Robots Enter Total Knee Replacement Biz as Billing Changes

Total Knee Replacement

Robotics have been used in hospitals for years to perform esophageal, pancreatic and liver surgeries, and to perform bypass and transplant operations. Now, surgical robots are training their sights on a new frontier: the knee.

Robot-assisted knee surgeries have taken place en masse across the United States and around the world this summer and fall, with outcomes including faster recovery.

“This technology assists the surgeon in removing the diseased bone with great accuracy, while preserving important soft tissues and anatomical landmarks by creating a sterostatic boundary,” noted surgeon Dr. Robert J. Daley. “In my opinion, robotic-assisted surgery offers patients a more customized approach to total knee replacement surgery.”

Robots Can ‘Change the Game’

Robots have been used in partial knee replacement operations since the mid-2000s, but total knee replacement is different.

“This has the potential to change the game, which hasn’t happened in many years in knee replacement,” said one pioneering doctor in Buffalo,  N.Y. “That’s because we’re saving soft tissue, there’s more personalized joint alignment and more precision.”

Part of that precision stems from how the surgery is carried out. Hospitals take a pre-op CAT scan of the patient, and the information is downloaded in the robot. “In the operating room, the robot syncs that data with the patient’s anatomy, essentially performing a virtual knee replacement before making any cuts,” the Panama City News Herald explained. “Not only does the (robot) provide the data and help make the cuts, but it also keeps the surgeons on track. If the cuts start to go too deep or the surgeon deviates from the operation’s blueprint, the machine will physically resist the surgeon, and will even shut itself down.”

One of the largest hospitals in San Antonio noted that doctors there perform several robot-assisted knee replacements a week.

While outcomes may be better, robot help comes with a price: robot-assisted surgery costs about twice as much traditional surgery, the American College of Surgeons found.

Changes Coming for Knee Surgery Reimbursement

Reimbursements for these and other services are set to see big changes thanks to rule changes proposed for the 2018 Outpatient Prospective Payment System (OPPS) and Ambulatory Surgical Center Payment System by the Centers for Medicare & Medicaid Services (CMS).

The new OPPS stretches 664 pages and the biggest change, according to industry watchers, is that CMS wants to take total knee replacements off the inpatient-only list.
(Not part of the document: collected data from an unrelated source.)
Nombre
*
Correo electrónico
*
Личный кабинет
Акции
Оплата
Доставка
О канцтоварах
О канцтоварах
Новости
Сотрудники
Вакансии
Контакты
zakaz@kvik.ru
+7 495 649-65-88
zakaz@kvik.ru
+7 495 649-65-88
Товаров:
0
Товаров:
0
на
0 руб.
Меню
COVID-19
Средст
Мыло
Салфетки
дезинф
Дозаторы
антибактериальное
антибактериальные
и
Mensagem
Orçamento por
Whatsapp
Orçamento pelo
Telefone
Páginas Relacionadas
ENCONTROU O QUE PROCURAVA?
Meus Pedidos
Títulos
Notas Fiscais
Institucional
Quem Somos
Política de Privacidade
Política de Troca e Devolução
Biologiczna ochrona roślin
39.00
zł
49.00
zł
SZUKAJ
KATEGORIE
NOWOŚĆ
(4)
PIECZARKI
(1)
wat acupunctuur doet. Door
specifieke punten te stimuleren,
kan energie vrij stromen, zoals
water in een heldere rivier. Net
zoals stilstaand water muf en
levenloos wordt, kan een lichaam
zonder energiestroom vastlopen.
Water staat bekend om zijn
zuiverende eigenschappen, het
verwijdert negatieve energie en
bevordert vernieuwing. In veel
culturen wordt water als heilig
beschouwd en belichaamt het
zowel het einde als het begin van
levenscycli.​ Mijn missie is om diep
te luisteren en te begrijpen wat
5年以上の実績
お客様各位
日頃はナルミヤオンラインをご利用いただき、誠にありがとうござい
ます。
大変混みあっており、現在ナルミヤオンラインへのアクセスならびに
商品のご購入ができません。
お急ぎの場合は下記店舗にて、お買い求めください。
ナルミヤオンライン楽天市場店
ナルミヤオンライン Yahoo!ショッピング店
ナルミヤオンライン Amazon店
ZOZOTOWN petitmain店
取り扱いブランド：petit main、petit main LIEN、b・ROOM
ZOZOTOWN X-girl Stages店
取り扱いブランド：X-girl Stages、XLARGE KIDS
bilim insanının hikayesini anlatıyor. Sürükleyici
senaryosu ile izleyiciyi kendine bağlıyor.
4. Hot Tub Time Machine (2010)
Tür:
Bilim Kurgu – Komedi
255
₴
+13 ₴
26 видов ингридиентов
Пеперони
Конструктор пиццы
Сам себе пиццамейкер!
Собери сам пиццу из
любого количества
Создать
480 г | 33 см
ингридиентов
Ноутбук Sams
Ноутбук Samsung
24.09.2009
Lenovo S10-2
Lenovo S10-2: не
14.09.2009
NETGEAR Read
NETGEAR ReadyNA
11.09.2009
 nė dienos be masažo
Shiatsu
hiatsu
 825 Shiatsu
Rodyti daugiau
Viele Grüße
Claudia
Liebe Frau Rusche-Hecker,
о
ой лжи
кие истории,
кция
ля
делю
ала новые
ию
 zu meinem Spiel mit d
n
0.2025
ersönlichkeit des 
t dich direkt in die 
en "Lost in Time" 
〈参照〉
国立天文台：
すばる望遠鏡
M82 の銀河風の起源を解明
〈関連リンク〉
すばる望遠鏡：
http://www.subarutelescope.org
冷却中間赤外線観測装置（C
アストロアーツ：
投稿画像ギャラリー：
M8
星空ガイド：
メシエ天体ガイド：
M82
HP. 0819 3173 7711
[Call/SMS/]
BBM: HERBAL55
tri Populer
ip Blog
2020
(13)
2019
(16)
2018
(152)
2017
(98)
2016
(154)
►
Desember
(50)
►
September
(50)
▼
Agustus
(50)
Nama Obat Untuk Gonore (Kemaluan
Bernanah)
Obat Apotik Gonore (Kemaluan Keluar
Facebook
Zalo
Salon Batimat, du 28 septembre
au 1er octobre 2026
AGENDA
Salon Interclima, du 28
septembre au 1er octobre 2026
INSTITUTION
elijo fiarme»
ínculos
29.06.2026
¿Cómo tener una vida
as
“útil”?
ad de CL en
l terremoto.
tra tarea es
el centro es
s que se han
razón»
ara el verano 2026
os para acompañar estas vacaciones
This has far-reaching implications for hospitals as hundreds of thousands of total knee arthroplasty operations are performed on Medicare patients each year.

The result would be more business for ambulatory surgical centers (ASCs). “For CY 2018, CMS is proposing to add three procedures to the ASC covered procedures list (CPL),” said the agency in its July 2017 announcement of the proposed changes to the OPPS. “In addition, CMS is soliciting comment on whether total knee arthroplasty, partial hip arthroplasty, and total hip arthroplasty meet the criteria to be added to the ASC-CPL.”

“For decades, hospitals have regarded inpatient surgical services as the key component for financial stability and revenue,” reported Healio. “The most lucrative part of surgical service lines is typically orthopedic care … The landscape for the future of surgical care, especially orthopedic care, will be disrupted by the removal of joint replacement procedures from the CMS inpatient-only list.”

Coders, orthopedic surgeons, billers, and office managers will want to stay current on other CPT code changes coming for orthopedics in 2018, as four code additions, nine code revisions, and seven code deletions are coming your way, notes Margie Scalley Vaught, an orthopedic coding and compliance specialist who presents for ProfEdOnDemand.

And more changes could be on the horizon: “CMS is also soliciting comments from stakeholders on whether there are codes outside of the AMA-CPT surgical code range that, nonetheless, should be considered to be a surgical procedure,” notes the agency, which is expected to release its final OPPS rule around November 1, 2017.